1939: Saint-Exupéry est promu Officier de la Légion d'Honneur. Parution, en février, de "Terre des Hommes". Il obtient en décembre le Grand Prix du Roman de l'Académie française. Sous le nom anglais de Wind, Sand ans Stars, ce roman obtient le National Book Award. Il effectue un second voyage en Allemagne; à Berlin, on lui fait visiter des Ecoles militaires. Ecœuré de tout ce dont il est témoin, Saint-Exupéry refuse une invitation de Goering et rentre précipitamment à Paris. En août, il séjourne à New-York et, le 26, il rentre au Havre.
Le 2 septembre, c'est la déclaration de guerre. Le 4 septembre, il est convoqué à Toulouse et devient moniteur de pilotes. Il est déclaré inapte aux missions de guerre, à cause de son mauvais état général dû à ses nombreux accidents.Le 3 novembre, on l'affecte au groupe de grande reconnaissance 2/33, établi d'abord en France, puis déplacé à Alger. Durant ce premier hiver de la seconde guerre mondiale, il commence à écrire Le "Petit Prince".

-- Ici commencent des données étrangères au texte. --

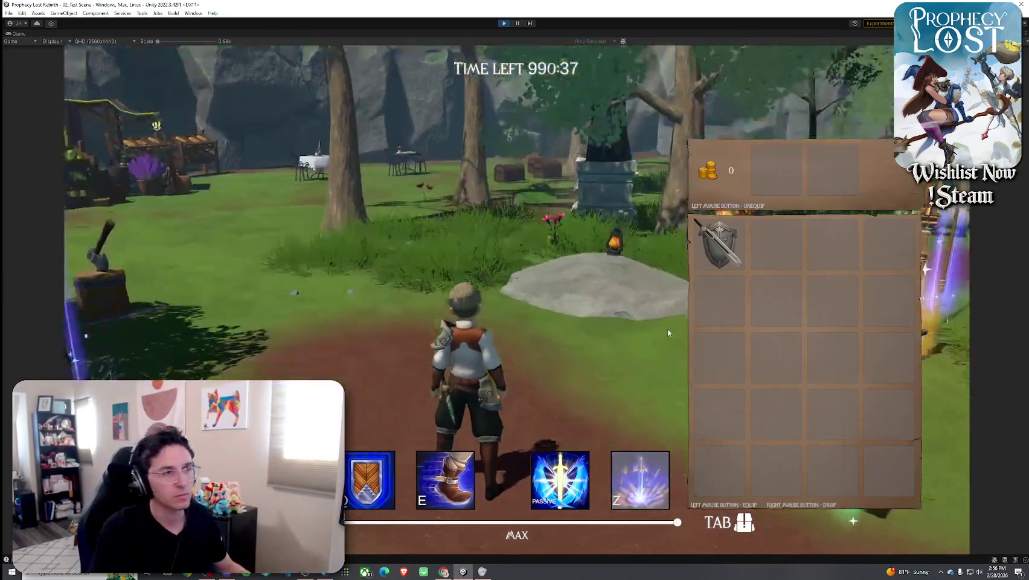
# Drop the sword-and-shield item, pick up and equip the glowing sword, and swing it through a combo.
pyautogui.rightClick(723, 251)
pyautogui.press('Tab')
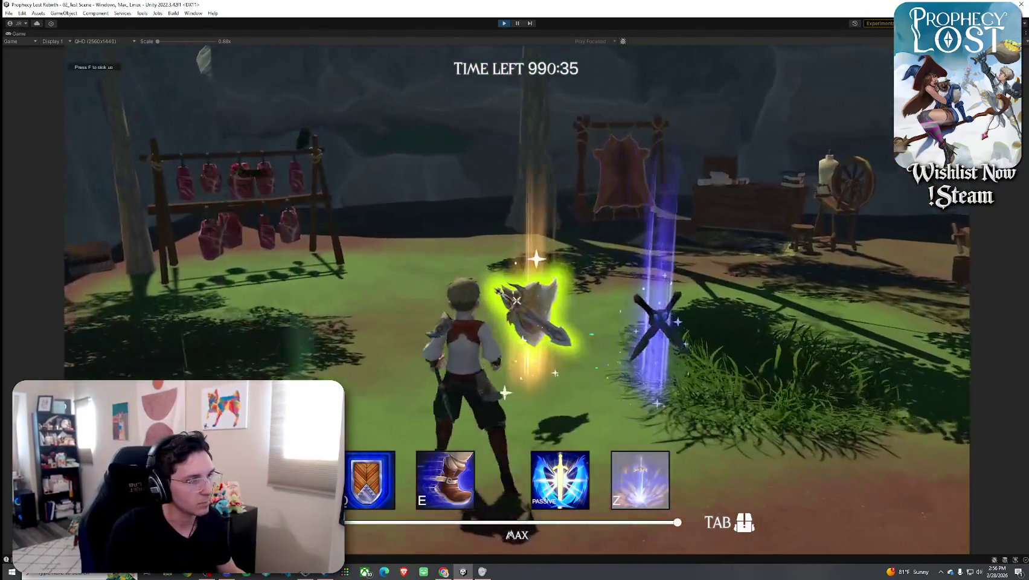
pyautogui.press('f')
pyautogui.press('Tab')
pyautogui.press('Tab')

1940: Saint-Exupéry réalise plusieurs missions : vols de reconnaissance au-dessus de l'Allemagne et sur Arras qui lui vaudront une citation et la Croix de Guerre. Le 9 juin, dernière mission de guerre. Démobilisé en août 1940, Saint-Exupéry décide de retourner aux Etats-Unis en passant par Lisbonne, mais les Espagnols lui interdisent de traverser leur territoire à cause des articles qu'il avait écrit pendant la guerre civile. Le 16 novembre, il parvient à se rendre à Lisbonne ou il embarque pour New York. Il fait la traversée en compagnie du cinéaste Jean Renoir.  

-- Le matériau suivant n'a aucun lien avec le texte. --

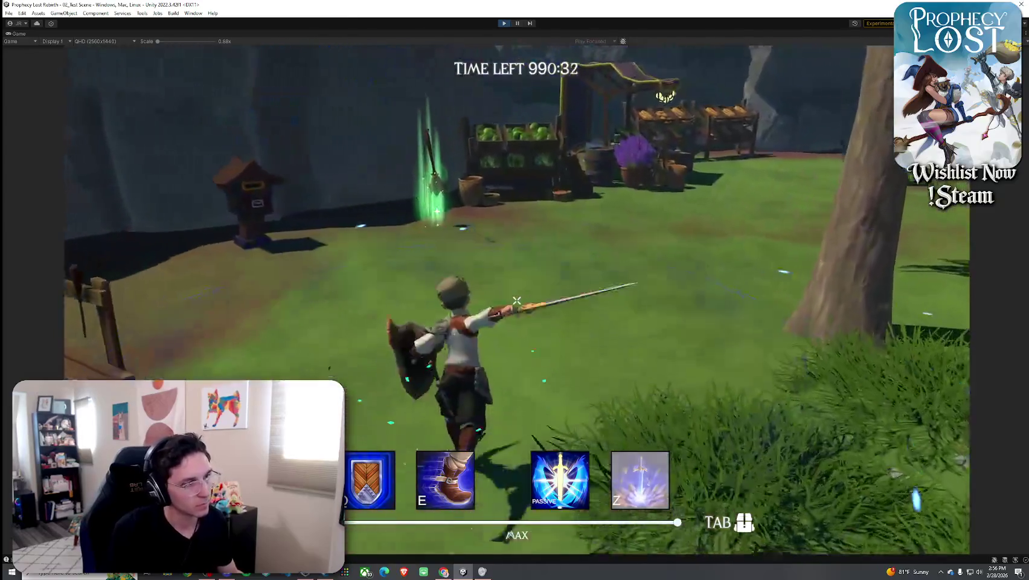
pyautogui.click(517, 300)
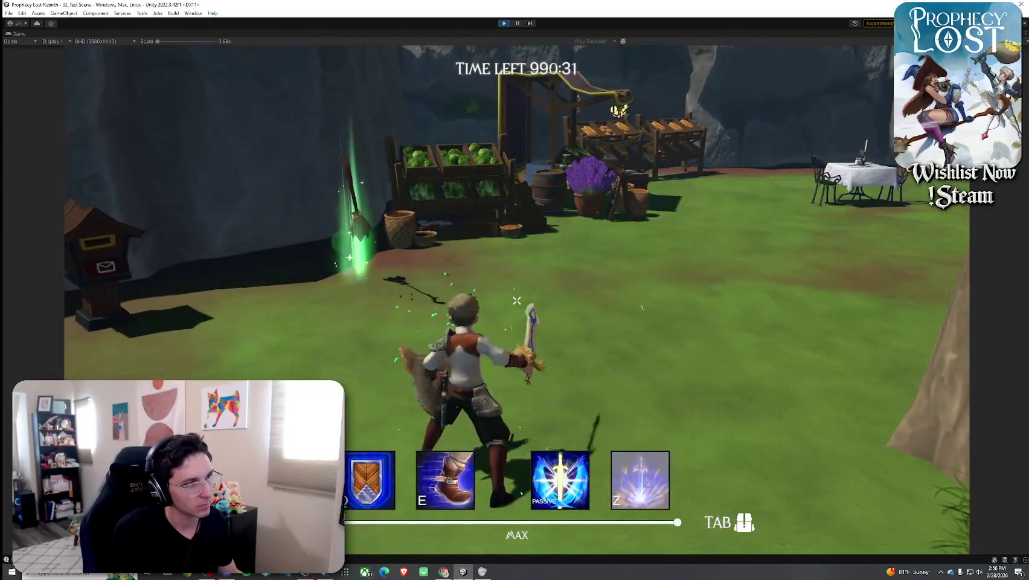
pyautogui.press('w')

1941: Saint-Exupéry réside à New-York puis en Californie. il y commence "Pilote de Guerre".
1942: Le 20 février parait "Pilote de Guerre" (Edition américaine Flight To Arras). Ce roman sera best-seller aux Etats-Unis pendant six mois. En mai, il voyage au Canada où il donne plusieurs conférences. En novembre, il publie dans le New York Times Magazine et dans Le Canada de Montréal: "An open Letter To Frenchmen Everywhere".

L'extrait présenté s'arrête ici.